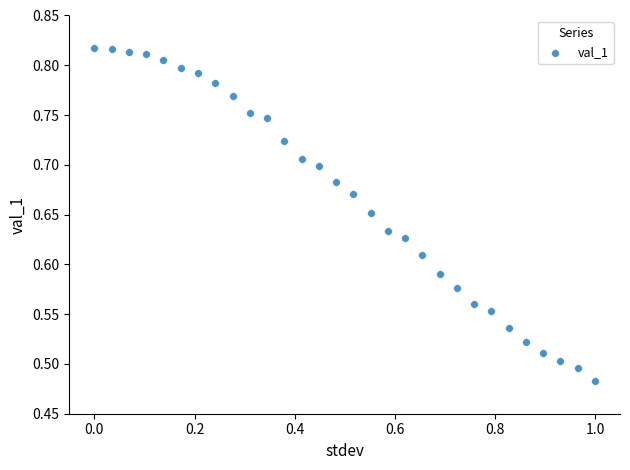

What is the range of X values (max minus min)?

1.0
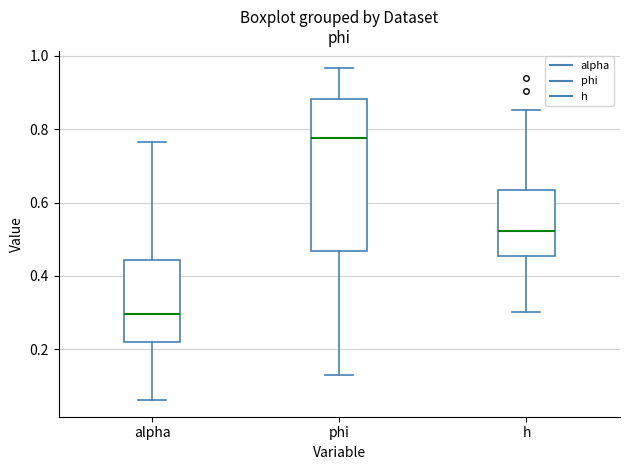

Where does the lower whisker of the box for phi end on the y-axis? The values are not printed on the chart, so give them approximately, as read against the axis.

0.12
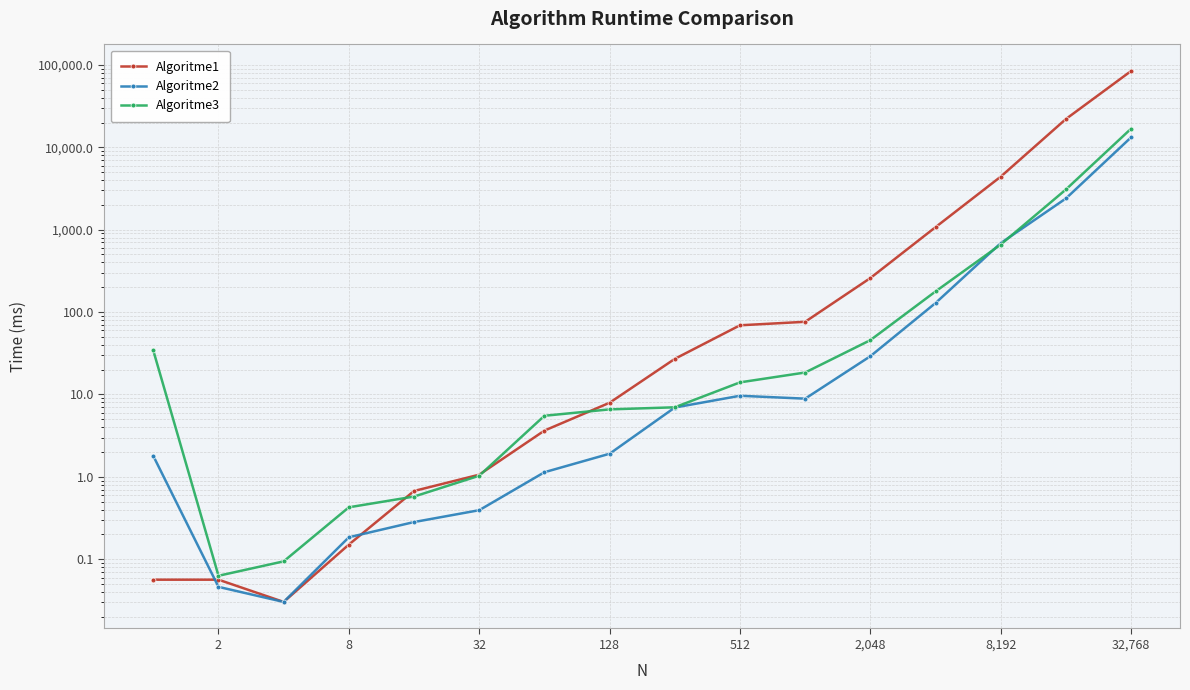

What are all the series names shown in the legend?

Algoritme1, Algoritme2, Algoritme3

____________

## YOUR INSTRUCTIONS
Beginning with the line that contains "Where does the" and continuing through the end of the entries, write those lines out again with "lower whisker" changed to "bottom whisker" and nothing else altered. Leave the pictures out of your answer.

## PROBLEM SOLUTION
Where does the bottom whisker of the box for phi end on the y-axis? The values are not printed on the chart, so give them approximately, as read against the axis.

0.12

What are all the series names shown in the legend?

Algoritme1, Algoritme2, Algoritme3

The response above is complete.